I've been playing around with ways to systematically define a continuum of dense and uncountable subsets of real numbers in a (somewhat) intuitive manner, and tried the following characterization:
For any $x\in[0,1]$, define $(d_n)\in\{0,\ldots,9\}^\mathbb{N}$ its list of digits (we'll take base $10$ here for example), such that we would write $x=0.d_1 d_2 d_3 \ldots$
Define $S$ to be the mean value of $x$'s digits:
$$
S(x) = \lim_{n\to\infty} \frac{1}{n} \sum_{k=1}^n d_k.
$$
A few things to note already: $S$ does not exist for every $x$, but we'll only consider those for which it does. Moreover, the list of digits includes trailing zeros, so for decimal fractions, we'll always have $S(x)=0$.
Now consider the subset $A\subset[0,1]$ of numbers whose digits have a mean of $0$:
$$
A = \{x\in[0,1],\ S(x)=0\}.
$$
Intuitively, those are the numbers whose non-zero digits become more and more sparse.
I know that $A$ is dense in $[0,1]$ (includes decimal fractions) and uncountable (with a slight modification of Cantor's diagonal argument). My question is this:
What is the (Lebesgue) measure of A?
My gut tells me it should be $0$, the reason being that "$S(x)=0$" is kind of an arbitrary choice, and the structure likely wouldn't change too much if we had picked instead "$S(x)=\alpha$" for some $\alpha\in[0,9]$. If the Lebesgue measure is the same no matter what $\alpha$ we choose, then we directly have that it should be $0$, but I'm not sure how to go about showing that either.
I also intentionally put "Lebesgue" in parentheses, as results for other measures (e.g.

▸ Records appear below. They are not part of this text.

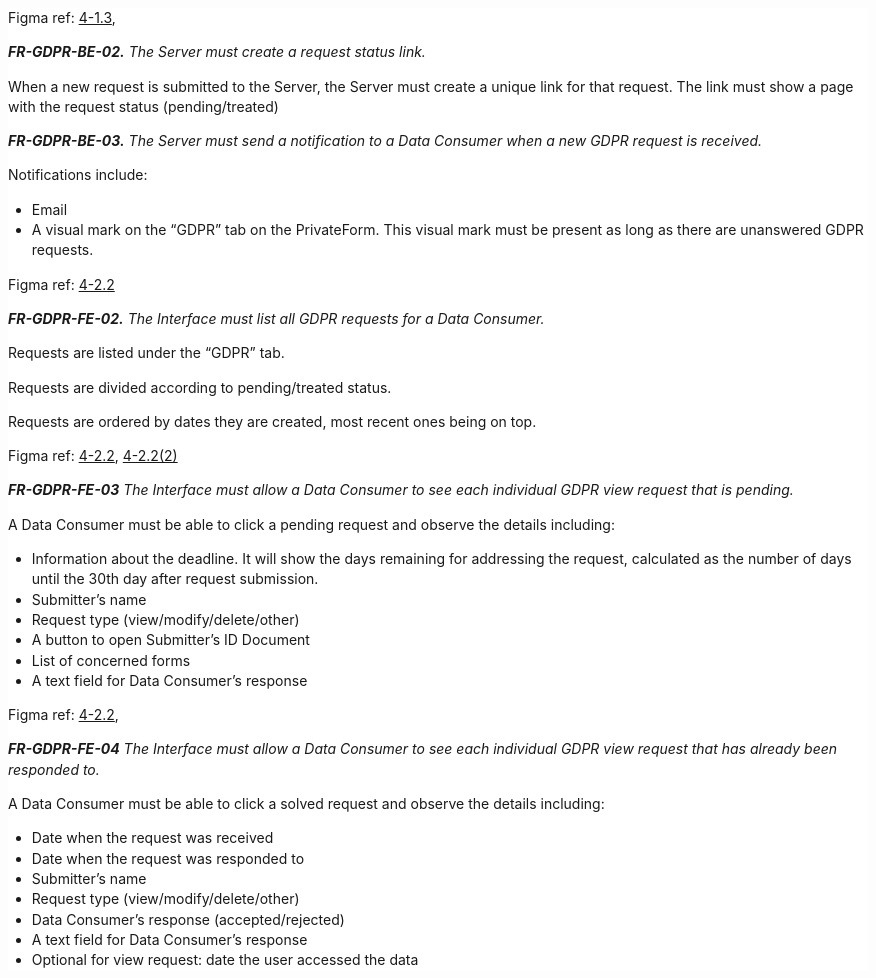 Figma ref: [4-1.3](https://www.figma.com/file/dkfknQnwNhCTGOMgIPjayx/PF-GDPR-Sketches?node-id=154%3A166), 

_**FR-GDPR-BE-02.** The Server must create a request status link._

When a new request is submitted to the Server, the Server must create a unique link for that request. The link must show a page with the request status (pending/treated)

_**FR-GDPR-BE-03.** The Server must send a notification to a Data Consumer when a new GDPR request is received._

Notifications include:
* Email
* A visual mark on the “GDPR” tab on the PrivateForm. This visual mark must be present as long as there are unanswered GDPR requests.

Figma ref: [4-2.2](https://www.figma.com/file/dkfknQnwNhCTGOMgIPjayx/PF-GDPR-Sketches?node-id=163%3A82)

_**FR-GDPR-FE-02.** The Interface must list all GDPR requests for a Data Consumer._

Requests are listed under the “GDPR” tab. 

Requests are divided according to pending/treated status.

Requests are ordered by dates they are created, most recent ones being on top.

Figma ref: [4-2.2](https://www.figma.com/file/dkfknQnwNhCTGOMgIPjayx/PF-GDPR-Sketches?node-id=163%3A82), [4-2.2(2)](https://www.figma.com/file/dkfknQnwNhCTGOMgIPjayx/PF-GDPR-Sketches?node-id=329%3A197)

_**FR-GDPR-FE-03** The Interface must allow a Data Consumer to see each individual GDPR view request that is pending._

A Data Consumer must be able to click a pending request and observe the details including:
* Information about the deadline. It will show the days remaining for addressing the request, calculated as the number of days until the 30th day after request submission.
* Submitter’s name
* Request type (view/modify/delete/other)
* A button to open Submitter’s ID Document
* List of concerned forms
* A text field for Data Consumer’s response

Figma ref: [4-2.2](https://www.figma.com/file/dkfknQnwNhCTGOMgIPjayx/PF-GDPR-Sketches?node-id=4%3A162), 

_**FR-GDPR-FE-04** The Interface must allow a Data Consumer to see each individual GDPR view request that has already been responded to._

A Data Consumer must be able to click a solved request and observe the details including:
* Date when the request was received
* Date when the request was responded to
* Submitter’s name
* Request type (view/modify/delete/other)
* Data Consumer’s response (accepted/rejected)
* A text field for Data Consumer’s response
* Optional for view request: date the user accessed the data
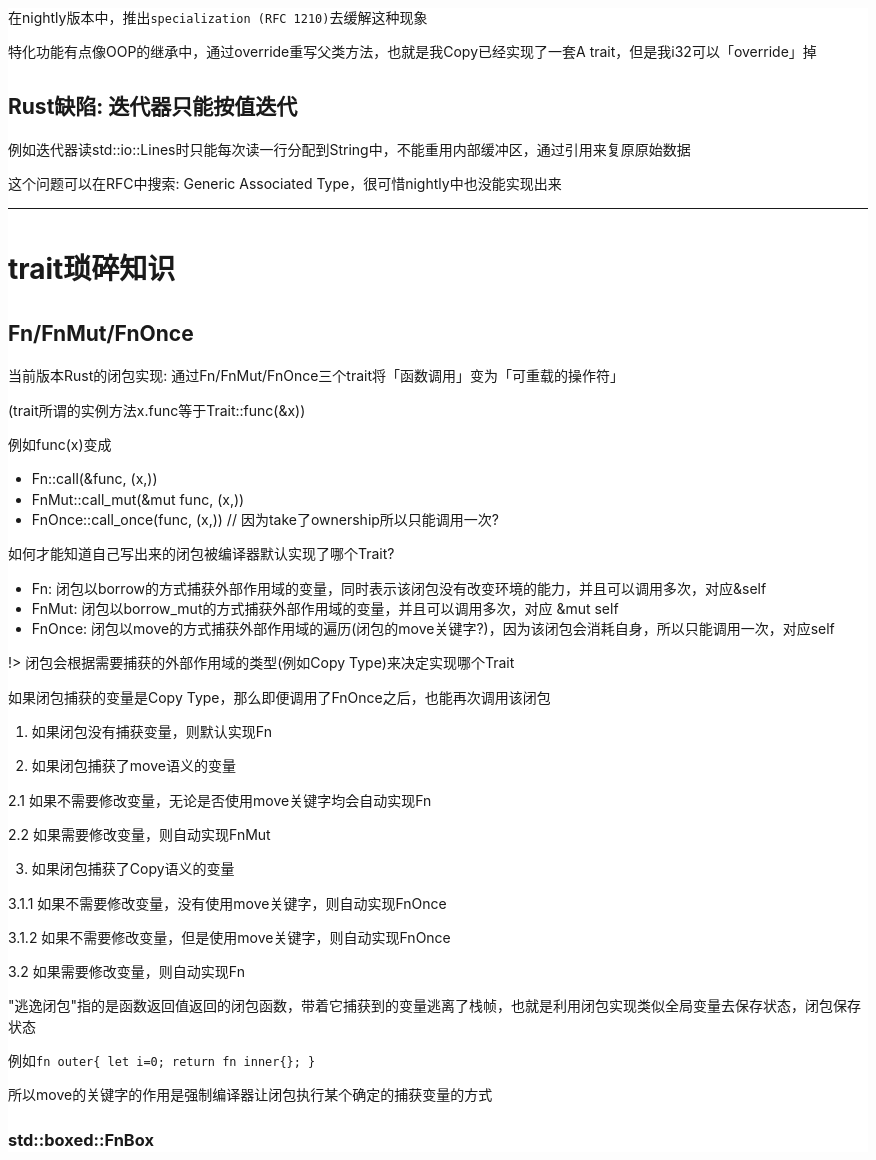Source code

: 在nightly版本中，推出`specialization (RFC 1210)`去缓解这种现象

特化功能有点像OOP的继承中，通过override重写父类方法，也就是我Copy已经实现了一套A trait，但是我i32可以「override」掉

## Rust缺陷: 迭代器只能按值迭代

例如迭代器读std::io::Lines时只能每次读一行分配到String中，不能重用内部缓冲区，通过引用来复原原始数据

这个问题可以在RFC中搜索: Generic Associated Type，很可惜nightly中也没能实现出来

---

# trait琐碎知识

## Fn/FnMut/FnOnce

当前版本Rust的闭包实现: 通过Fn/FnMut/FnOnce三个trait将「函数调用」变为「可重载的操作符」

(trait所谓的实例方法x.func等于Trait::func(&x))

例如func(x)变成

- Fn::call(&func, (x,))
- FnMut::call_mut(&mut func, (x,))
- FnOnce::call_once(func, (x,)) // 因为take了ownership所以只能调用一次?

如何才能知道自己写出来的闭包被编译器默认实现了哪个Trait?

- Fn: 闭包以borrow的方式捕获外部作用域的变量，同时表示该闭包没有改变环境的能力，并且可以调用多次，对应&self
- FnMut: 闭包以borrow_mut的方式捕获外部作用域的变量，并且可以调用多次，对应 &mut self
- FnOnce: 闭包以move的方式捕获外部作用域的遍历(闭包的move关键字?)，因为该闭包会消耗自身，所以只能调用一次，对应self

!> 闭包会根据需要捕获的外部作用域的类型(例如Copy Type)来决定实现哪个Trait

如果闭包捕获的变量是Copy Type，那么即便调用了FnOnce之后，也能再次调用该闭包

1. 如果闭包没有捕获变量，则默认实现Fn

2. 如果闭包捕获了move语义的变量

2.1 如果不需要修改变量，无论是否使用move关键字均会自动实现Fn

2.2 如果需要修改变量，则自动实现FnMut

3. 如果闭包捕获了Copy语义的变量

3.1.1 如果不需要修改变量，没有使用move关键字，则自动实现FnOnce

3.1.2 如果不需要修改变量，但是使用move关键字，则自动实现FnOnce

3.2 如果需要修改变量，则自动实现Fn

"逃逸闭包"指的是函数返回值返回的闭包函数，带着它捕获到的变量逃离了栈帧，也就是利用闭包实现类似全局变量去保存状态，闭包保存状态

例如`fn outer{ let i=0; return fn inner{}; }` 

所以move的关键字的作用是强制编译器让闭包执行某个确定的捕获变量的方式

### std::boxed::FnBox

Hausdorff) would be interesting too, though I'm less familiar with those myself.
To generalize a lot more, it'd also be interesting to consider the subset $\{x\in[0,1],\ S(x) \text{ exists}\}$, or even more generally, $\{x\in[0,1],\ a\leq S(x)\leq b\}$ with $a,b\in[0,9]$.
Best Answer
Every real number $\omega \in [0,1)$ has a unique base-10 expansion that does not contain an infinite tail of 9s: $$ \omega = \sum_{i=1}^{\infty} b_i 10^{-i}$$
For $i \in \{1, 2, 3, ...\}$ and $\omega \in [0,1)$, let $b_i(\omega)$ denote the $i$th component of the unique base-10 expansion of $\omega$. It can be shown that $b_i:[0,1)\rightarrow\{0, 1, ..., 9\}$ is a measurable function for each fixed $i$. Define $$A = \left\{\omega\in [0,1) : \lim_{n\rightarrow\infty} \frac{1}{n}\sum_{i=1}^n b_i(\omega) = 4.5\right\}$$
Let $\mathcal{B}([0,1))$ denote the Borel sigma algebra on $[0,1)$ and let $\mu:\mathcal{B}([0,1))\rightarrow [0,1]$ denote the standard Borel measure.
Claim: $\mu(A) = 1$.
Proof: Fix a probability space $(\Omega, \mathcal{F},P)=([0,1), \mathcal{B}([0,1)), \mu)$. Define the random variable $U:\Omega\rightarrow [0,1)$ by $U(\omega)=\omega$ for all $\omega \in [0,1)$. It is well known that $U$ is uniformly distributed over $[0,1)$ and its unique base-10 expansion creates i.i.d. random variables $\{B_i\}_{i=1}^{\infty}$ that are uniform over the set $\{0, 1, ..., 9\}$:
$$ U = \sum_{i=1}^{\infty} B_i10^{-i}$$ where $B_i=b_i(U)$ for $i \in \{1, 2, 3, ...\}$. The law of large numbers (LLN) implies $$ \lim_{n\rightarrow\infty} \frac{1}{n}\sum_{i=1}^n B_i = 4.5 \quad \mbox{with prob 1} $$ Thus we can define $$ M=\left\{\omega \in [0,1]: \lim_{n\rightarrow\infty} \frac{1}{n}\sum_{i=1}^n B_i(\omega) = 4.5\right\}$$ and the LLN ensures $M$ is an event and $$ P[M] = \mu(M)=1$$ But for each $i$ we have $B_i=b_i(U)$, meaning for each $\omega \in [0,1)$ we have $B_i(\omega) = b_i(U(\omega)) = b_i(\omega)$. It follows that set $M$ is the same as set $A$. So $\mu(A)=\mu(M)=1$. $\Box$
Since $\mu(A)=1$ it follows that $\mu(A^c)=0$. The set $A^c$ includes all $\omega \in [0,1)$ for which the average of the base-10 digits of $\omega$ either has no limit, or has a limit that is different from 4.5.